Volume is not the only issue even if your tool (Nutch or other) is mature and robust enough. You’ll see failed map/reduce jobs for many reasons. You’ll lose your long running crawling task for a stupid link, and hackers would like it! Yes you may have 1 billion urls and one url may fail your crawling.
You crawl your seed list, you get new links, and add these new links to your seed list. This process is exponential. I mean after 5th or 6th run you may find yourself a 3 hours running crawling job. To decrease the level of Adrenalin (if job fails you’ll lose 3 hours of cluster time – 3 hours electric bill, 3 hours wasted cluster time etc.) you’ll limit the number of urls to crawl.

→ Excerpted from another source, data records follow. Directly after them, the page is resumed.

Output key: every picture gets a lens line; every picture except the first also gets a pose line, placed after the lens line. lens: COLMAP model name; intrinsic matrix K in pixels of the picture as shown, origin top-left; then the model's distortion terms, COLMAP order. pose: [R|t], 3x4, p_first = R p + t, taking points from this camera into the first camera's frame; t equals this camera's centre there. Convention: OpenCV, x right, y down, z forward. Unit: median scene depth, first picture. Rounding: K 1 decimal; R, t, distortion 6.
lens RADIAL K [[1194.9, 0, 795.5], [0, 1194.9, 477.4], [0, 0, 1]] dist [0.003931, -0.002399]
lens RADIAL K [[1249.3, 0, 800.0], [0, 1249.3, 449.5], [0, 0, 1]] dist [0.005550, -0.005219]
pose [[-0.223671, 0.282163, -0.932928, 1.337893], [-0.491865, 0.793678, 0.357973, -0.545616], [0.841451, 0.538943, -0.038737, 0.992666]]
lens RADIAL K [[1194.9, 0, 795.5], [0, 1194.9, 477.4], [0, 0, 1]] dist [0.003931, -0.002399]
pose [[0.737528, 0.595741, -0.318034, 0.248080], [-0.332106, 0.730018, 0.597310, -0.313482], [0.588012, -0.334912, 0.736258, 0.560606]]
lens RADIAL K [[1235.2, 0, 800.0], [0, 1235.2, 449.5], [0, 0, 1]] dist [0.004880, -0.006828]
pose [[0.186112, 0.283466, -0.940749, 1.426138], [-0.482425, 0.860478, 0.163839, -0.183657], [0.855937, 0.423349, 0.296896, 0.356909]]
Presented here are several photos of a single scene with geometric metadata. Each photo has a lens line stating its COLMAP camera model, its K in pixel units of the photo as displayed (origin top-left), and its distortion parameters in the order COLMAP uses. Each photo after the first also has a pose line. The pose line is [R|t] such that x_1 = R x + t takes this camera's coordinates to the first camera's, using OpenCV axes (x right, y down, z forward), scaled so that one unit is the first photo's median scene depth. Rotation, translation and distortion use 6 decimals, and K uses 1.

After that another issue arises: you have a limited resource (number of servers for instance). You can NOT crawl entire web right unless you’re a Google, Bing, Yahoo, or Yandex?
A little clarification about the need: As of 2011 Google is estimated to have 900.000 physical servers (http://www.datacenterknowledge.com/archives/2011/08/01/report-google-uses-about-900000-servers/).
So, you cannot just add any link to your seed list. So WHAT IS YOUR STRATEGY to add links?
Language based crawling can be used, I was co-author of the paper btw (ieeexplore.ieee.org/iel7/6820096/6830164/06830532.pdf).
Another decision should be taken on crawling cycles, ie. when to re-crawl? One possible approach is to have multiple crawlers run at the same time. But how will you coordinate crawlers, how will you make fair crawling, how will crawlers update seed list simultaneously and many more questions…
This little illustration is to show you the difficulties of the simplest part of the search engine.
I even did not mention about indexing, ranking, search suggestions, image search.
If I had time, I would also like to write about them.
One more thing:
Technology is a living thing. It is not the same as yesterday and will not be the same tomorrow. Lots of tools, technologies did not exist or mature a few years ago. There are created because of our needs, they are mature because of us. Either we reported bug/feature or we fixed or coded it. A high school student can build and write codes to a Raspberry PI to control his room’s temperature easily nowadays. A few years ago cellular phones with 3 lines dot screen were very luxury devices. World is changing bro(s).